Dupe parfum merupakan jenis parfum yang aromanya menyerupai wewangian asli dari impor merek mahal. Beberapa dupe parfum bahkan memiliki kemasan yang mirip dengan yang aslinya, serta merek yang digunakan pun hampir sama.
Direktur Penyidikan dan Penyelesaian Sengketa Direktorat Jenderal Kekayaan Intelektual (DJKI) Kemenkumham, Anom Wibowo, mengatakan para penjual dupe parfum yang kemasan dan labelnya dibuat semirip mungkin diancam pidana kurungan paling lama satu tahun atau denda maksimal Rp 200 juta. "Hal tersebut tertulis pada Pasal 102 Undang-Undang Nomor 20 Tahun 2016 tentang Merek dan Indikasi Geografis," kata Anom pada Jumat (24/2/2023).

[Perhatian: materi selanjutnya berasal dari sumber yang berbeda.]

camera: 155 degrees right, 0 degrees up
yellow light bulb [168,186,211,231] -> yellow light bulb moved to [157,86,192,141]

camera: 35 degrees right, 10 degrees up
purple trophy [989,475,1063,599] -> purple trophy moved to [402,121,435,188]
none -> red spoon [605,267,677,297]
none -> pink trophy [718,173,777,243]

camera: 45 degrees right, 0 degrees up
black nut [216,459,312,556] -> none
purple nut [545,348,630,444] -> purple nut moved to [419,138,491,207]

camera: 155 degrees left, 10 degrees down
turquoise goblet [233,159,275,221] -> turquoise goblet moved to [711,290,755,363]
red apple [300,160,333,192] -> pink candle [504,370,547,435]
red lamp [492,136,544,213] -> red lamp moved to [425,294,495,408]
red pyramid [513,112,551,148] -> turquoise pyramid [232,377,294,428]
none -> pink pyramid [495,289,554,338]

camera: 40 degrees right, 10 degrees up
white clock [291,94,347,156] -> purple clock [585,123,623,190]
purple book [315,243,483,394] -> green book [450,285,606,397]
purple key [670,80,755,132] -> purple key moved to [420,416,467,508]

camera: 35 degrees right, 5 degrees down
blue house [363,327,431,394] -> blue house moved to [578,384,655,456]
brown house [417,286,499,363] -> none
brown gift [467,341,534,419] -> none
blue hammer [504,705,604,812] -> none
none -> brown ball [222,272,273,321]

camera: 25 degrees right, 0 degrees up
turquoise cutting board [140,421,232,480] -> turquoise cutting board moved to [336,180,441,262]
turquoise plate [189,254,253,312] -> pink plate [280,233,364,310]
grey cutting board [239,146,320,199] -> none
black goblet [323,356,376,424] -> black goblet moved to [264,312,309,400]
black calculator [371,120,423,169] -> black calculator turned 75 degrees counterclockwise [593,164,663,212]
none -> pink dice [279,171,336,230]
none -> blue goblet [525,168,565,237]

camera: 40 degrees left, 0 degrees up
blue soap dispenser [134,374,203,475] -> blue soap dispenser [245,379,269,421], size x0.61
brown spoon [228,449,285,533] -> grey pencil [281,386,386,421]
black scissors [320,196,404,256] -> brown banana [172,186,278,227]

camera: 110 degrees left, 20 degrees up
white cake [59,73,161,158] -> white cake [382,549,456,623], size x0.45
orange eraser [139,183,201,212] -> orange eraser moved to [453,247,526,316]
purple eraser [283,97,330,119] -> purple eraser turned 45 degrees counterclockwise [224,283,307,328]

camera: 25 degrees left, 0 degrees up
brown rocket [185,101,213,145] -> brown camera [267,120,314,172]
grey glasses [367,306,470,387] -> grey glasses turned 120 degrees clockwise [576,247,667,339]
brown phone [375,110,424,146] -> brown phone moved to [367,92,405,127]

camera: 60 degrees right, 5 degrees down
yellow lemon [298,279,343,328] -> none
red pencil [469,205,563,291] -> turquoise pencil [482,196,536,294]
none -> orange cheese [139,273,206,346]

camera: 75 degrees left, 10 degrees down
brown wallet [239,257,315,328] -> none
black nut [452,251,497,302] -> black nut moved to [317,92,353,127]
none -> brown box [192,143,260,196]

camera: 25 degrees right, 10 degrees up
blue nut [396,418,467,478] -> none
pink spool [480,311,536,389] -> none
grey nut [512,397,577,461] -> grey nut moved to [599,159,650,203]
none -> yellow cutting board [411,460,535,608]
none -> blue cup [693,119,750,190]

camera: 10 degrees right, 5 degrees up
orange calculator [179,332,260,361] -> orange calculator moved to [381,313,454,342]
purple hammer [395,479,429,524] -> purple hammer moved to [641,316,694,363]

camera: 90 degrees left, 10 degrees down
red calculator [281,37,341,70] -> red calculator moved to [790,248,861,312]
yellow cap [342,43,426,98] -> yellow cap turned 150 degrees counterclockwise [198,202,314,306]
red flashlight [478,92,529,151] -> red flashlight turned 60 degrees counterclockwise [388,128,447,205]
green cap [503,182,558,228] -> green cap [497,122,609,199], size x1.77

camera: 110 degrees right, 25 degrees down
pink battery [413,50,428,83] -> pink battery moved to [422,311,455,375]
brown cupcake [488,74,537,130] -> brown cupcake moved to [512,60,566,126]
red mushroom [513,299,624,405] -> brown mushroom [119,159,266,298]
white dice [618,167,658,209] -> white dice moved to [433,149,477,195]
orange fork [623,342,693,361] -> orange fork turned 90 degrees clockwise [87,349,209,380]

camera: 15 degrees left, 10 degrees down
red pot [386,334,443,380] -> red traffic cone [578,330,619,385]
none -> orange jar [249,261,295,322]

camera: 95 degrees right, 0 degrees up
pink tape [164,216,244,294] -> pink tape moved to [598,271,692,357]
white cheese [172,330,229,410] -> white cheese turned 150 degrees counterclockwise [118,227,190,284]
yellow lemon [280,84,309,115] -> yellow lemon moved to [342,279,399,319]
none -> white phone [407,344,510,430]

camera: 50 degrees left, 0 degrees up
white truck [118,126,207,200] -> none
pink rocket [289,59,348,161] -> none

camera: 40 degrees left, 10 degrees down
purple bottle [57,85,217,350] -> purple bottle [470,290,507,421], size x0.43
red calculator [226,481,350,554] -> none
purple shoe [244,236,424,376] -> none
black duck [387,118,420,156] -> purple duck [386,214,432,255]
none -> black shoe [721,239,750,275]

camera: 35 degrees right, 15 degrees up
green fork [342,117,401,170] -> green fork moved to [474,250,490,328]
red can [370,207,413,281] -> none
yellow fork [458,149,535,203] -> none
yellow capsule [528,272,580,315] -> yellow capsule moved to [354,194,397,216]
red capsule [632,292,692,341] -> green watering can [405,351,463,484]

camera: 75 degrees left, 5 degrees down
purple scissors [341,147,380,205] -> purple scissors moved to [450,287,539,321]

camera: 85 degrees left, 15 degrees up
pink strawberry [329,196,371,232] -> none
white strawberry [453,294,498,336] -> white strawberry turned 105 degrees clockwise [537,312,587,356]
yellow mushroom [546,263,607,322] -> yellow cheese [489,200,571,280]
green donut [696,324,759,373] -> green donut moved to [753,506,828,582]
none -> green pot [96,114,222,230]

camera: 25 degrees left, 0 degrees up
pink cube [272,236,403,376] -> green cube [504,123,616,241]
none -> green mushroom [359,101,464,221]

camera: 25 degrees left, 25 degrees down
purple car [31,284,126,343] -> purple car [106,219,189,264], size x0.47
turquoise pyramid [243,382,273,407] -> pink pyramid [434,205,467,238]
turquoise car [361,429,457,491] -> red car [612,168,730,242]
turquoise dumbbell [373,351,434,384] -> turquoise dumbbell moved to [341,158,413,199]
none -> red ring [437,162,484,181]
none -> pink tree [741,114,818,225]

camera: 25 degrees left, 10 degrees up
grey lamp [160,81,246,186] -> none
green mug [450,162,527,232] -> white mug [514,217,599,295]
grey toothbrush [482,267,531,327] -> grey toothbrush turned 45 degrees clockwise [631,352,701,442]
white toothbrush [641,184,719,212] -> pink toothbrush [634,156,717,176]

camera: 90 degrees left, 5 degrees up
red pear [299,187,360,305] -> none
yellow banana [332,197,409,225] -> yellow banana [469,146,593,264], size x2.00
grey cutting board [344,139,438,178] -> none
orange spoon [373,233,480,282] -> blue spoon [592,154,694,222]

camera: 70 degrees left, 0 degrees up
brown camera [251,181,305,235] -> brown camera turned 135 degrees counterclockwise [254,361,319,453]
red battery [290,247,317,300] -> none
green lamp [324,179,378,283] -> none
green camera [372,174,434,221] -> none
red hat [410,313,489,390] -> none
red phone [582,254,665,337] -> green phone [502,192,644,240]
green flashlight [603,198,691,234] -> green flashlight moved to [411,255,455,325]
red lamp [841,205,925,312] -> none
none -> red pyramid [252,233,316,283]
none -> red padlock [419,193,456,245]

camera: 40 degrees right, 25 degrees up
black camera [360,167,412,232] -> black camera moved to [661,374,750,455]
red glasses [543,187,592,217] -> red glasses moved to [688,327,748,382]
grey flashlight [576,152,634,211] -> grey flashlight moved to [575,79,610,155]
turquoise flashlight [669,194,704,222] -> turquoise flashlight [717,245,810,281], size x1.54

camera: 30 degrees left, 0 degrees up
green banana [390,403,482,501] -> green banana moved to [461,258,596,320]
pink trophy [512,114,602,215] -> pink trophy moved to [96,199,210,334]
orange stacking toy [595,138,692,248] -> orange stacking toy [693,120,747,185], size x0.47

Hal tersebut dikarenakan produk dupe parfum yang menyerupai produk asli masuk ke dalam tindak pidana yang disebutkan pada Bab XVIII mengenai ketentuan Pidana Pasal 100 ayat (2) Undang-Undang Nomor 20 Tahun 2016 tentang Merek dan Indikasi Geografis. Dalam Pasal 100 ayat (2) tersebut, dijelaskan bahwa setiap orang yang dengan tanpa hak menggunakan merek yang mempunyai persamaan pada pokoknya dengan merek terdaftar milik pihak lain akan dipidana dengan pidana penjara paling lama empat tahun atau denda paling banyak Rp 2 miliar.
Tetapi harus diingat bahwa tindak pidana tersebut merupakan delik aduan. Artinya, hanya dapat diproses jika diadukan oleh orang yang merasa dirugikan atau yang menjadi korban.
"Jika pemilik merek asli tidak mengetahui bahwa mereknya telah disalahgunakan oleh beberapa oknum, DJKI dapat menghubungi pemilik merek asli dan memberitahukan kepada pemilik merek langkah-langkah yang harus dilakukan untuk melindungi merek dan produknya," ujar Anom.
Anom menyebut, pihak DJKI menyerahkan sepenuhnya hak untuk membuat laporan pengaduan kepada pemilik hak Kekayaan Intelektual (KI). tanpa adanya pengaduan dari pemilik merek, kasus tersebut tidak dapat ditindak.